In 1940, Houchins began serving in the Census Bureau as head of Negro Statistics Section. At this post, he was paid less than his white counterparts. In 1952, his annual salary was 4.3% below the next lowest paid section leader and 23.1% below the highest-paid section leader in the Population and Housing Division.

In 1953, the Division of Negro Affairs was abolished by President Dwight D. Eisenhower as part of a reduction in what was deemed at the time, non-essential government units. However, the data generated by the Division helped many civil rights lawsuits.

In 1955, Houchins was appointed by Vice President Richard Nixon to President Eisenhower's Committee on Government Contract, the precursor to the Committee on Equal Employment Opportunity. In this position, he drew and his economics and legal training to support non-discriminatory access to government contract opportunities. By 1959, Houchins became Director of Compliance and, in 1960, initiated a high visibility probe of the denial of jobs to Black people at Ingalls Shipbuilding in Pascagoula, MS. He also called on Alabama Dry Dock and Shipbuilding in Mobile, AL, to end its discriminatory employment practices.

====Black Cabinet====
In 1935, Houchins became a member of the Franklin D. Roosevelt administration's Black Cabinet, also known as the Federal Council of Negro Affairs.
Roosevelt appointed 45 prominent Black people to positions in executive agencies such as the Department of Commerce. They served as advisors on policy issues related to Black people.

===Academia===
In 1927, Houchins began teaching at Wiley College in Marshall, Texas as professor of economics and government.
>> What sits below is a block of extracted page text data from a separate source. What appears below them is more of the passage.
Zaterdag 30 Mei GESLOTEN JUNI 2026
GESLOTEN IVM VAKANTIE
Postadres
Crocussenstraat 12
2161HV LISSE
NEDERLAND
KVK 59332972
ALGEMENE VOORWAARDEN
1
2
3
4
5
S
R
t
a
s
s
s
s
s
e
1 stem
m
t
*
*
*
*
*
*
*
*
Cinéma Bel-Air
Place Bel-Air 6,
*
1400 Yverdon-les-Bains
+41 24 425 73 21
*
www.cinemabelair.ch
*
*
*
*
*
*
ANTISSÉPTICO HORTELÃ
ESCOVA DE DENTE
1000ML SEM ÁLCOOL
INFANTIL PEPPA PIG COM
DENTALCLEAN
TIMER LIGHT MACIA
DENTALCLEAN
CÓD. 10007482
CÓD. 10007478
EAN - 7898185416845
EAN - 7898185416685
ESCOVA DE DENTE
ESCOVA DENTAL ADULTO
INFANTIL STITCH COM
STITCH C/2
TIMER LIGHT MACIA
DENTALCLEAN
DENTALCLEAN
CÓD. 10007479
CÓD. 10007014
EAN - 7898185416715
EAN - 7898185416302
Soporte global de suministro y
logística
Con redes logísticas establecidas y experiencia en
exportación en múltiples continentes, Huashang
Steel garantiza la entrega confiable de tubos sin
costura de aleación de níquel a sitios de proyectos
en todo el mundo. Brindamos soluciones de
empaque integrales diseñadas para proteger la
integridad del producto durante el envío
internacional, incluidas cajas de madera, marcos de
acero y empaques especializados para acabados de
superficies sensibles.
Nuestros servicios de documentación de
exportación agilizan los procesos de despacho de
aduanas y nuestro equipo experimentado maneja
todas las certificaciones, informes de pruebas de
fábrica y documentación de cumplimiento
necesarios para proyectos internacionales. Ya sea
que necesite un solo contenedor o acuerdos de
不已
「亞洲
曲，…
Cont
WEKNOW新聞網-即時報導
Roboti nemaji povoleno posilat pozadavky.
Houchins joined the Howard University department of economics in 1961. His teaching focused on labor institutions, labor markets, and labor law. His teaching interests stressed the importance of labor institutions in economic affairs.

He officially retired from Howard University in 1985, but Houchins remained on campus with emeritus status and continued to participate in Economics Department functions and continued to mentor students until his death in 1990.

The 'Dr. Joseph R. Houchins Endowed Scholarship Fund' at Howard University was started in 1991. It helps preserve his legacy of promoting excellence in the field of economics, challenging students to realize their potential, and helps students in their quest for higher learning.

==Personal life and death==
In 1935, Joseph R. Houchins married Frankie V. Lea. They had one daughter, Sue Houchins.

Houchins died on January 5, 1990, in Washington, D.C.

==Works==

Houchins wrote a number of books and articles regarding labor
including:
Houchins JR. Significant facts concerning the Negro population (Population—special reports-P-1943). U.S. Department of Commerce, Bureau of the Census; 1943.
Houchins JR. Causes of Negro insurance company failures (Bulletin of the United States Department of Commerce); 1937.
Houchins JR. Negro Chambers of Commerce. (Bulletin of the United States Department of Commerce); 1936.
Houchins JR. The Negro worker and organized labor. Master's Thesis. Kroch Library Rare & Manuscripts. H835. Ithaca, NY: Cornell University Library; 1930.
Houchins JR. The protection of racial minorities and certain excluding practices of organized labor. Cornell University, ProQuest Dissertations Publishing 0120847; 1934.
Houchins JR. The Negro in professional occupations in the United States: the relative status of the Negro population in the United States (Summer) J Negro Educ. 1953;22:3.